The players dataset contains 196 observations and 7 variables, each representing a unique player. The variables include player demographics , experience, and behavioral metrics such as “played_hours.” The dataset includes both numerical variables and categorical variables. One issue that sticks out to me is that several players have zero played hours, which may represent really short sessions or data collected before gameplay occurred. 

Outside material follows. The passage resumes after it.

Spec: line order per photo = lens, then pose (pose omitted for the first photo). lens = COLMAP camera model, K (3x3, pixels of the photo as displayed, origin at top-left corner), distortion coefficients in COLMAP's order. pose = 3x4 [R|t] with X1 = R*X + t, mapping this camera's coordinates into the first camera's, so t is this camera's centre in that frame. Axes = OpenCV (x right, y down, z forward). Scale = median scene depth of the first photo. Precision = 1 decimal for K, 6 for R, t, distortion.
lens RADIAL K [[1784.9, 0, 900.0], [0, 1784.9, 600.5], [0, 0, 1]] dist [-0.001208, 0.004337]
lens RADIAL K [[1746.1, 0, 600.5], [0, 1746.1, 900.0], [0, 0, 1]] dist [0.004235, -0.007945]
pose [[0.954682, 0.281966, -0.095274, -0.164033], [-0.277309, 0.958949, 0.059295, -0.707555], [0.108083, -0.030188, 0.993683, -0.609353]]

The sessions dataset contains 1,535 sessions, each representing a single continuous gameplay instance from a specific player. Key variables include session start and end times, player identifiers, and timestamps in milliseconds. After converting the time into proper datetime formats, we compute new variables for start and end time, as well as session duration in minutes. There are potential issues, including sessions with zero duration, unsuitable timestamps, and players with very large or very small numbers of sessions.

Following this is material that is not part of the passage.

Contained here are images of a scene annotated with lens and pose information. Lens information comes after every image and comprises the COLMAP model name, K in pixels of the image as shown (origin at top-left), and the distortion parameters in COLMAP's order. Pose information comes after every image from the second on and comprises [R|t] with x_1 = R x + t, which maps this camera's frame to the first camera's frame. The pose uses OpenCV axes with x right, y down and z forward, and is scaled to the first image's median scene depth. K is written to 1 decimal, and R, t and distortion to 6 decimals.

Together, these two datasets contain important information about who is playing and what day and what time of day the server is busiest at. Understanding these patterns is essential for resource planning and anticipating server demand, all to make sure the server is capable of accommodating such heavy traffic.
2. Broad and Specific Questions
Broad Question:
From the three broad questions provided, I chose question number 3, which is "We are interested in demand forecasting, namely, what time windows are most likely to have large number of simultaneous players.“
Specific question:
For the specific question, I have chosen “Can the variables  predict the number of players starting sessions in each hour?”
This question is supported by the sessions dataset, because each session includes a start time and player ID. By looking into the number of unique players beginning sessions within each hour, we should be able to obtain information useful for forecasting demand.
3. Exploratory Analysis & Visualizations
I computed the mean of the quantitative variables in the players dataset (played_hours and Age), and presented them in a summary table. Then, I constructed two visualizations:
Average unique players starting per hour, which shows the periods of busy traffic, typically in the late afternoon and evening. This insight helps frame the predictive modelling problem.
Average unique players starting per day of week, which shows the  weekly patterns, such as lower activity on weekdays and increased activity during weekends.
From these plots, it shows and justifies that day_of_week as an explanatory variable. 
4. Methods and Plan
I plan to use a linear regression model to predict hourly unique player counts using hour, day_of_week, and other relevant variables. I think linear regression is the most appropriate method considering the situation because the response variable is numerical, and the model should be able to show the clear relationships between predictors and player activity. I will split the data into training and testing sets (80/20), evaluate performance using RMSE, and, if necessary, compare with alternative models such as KNN.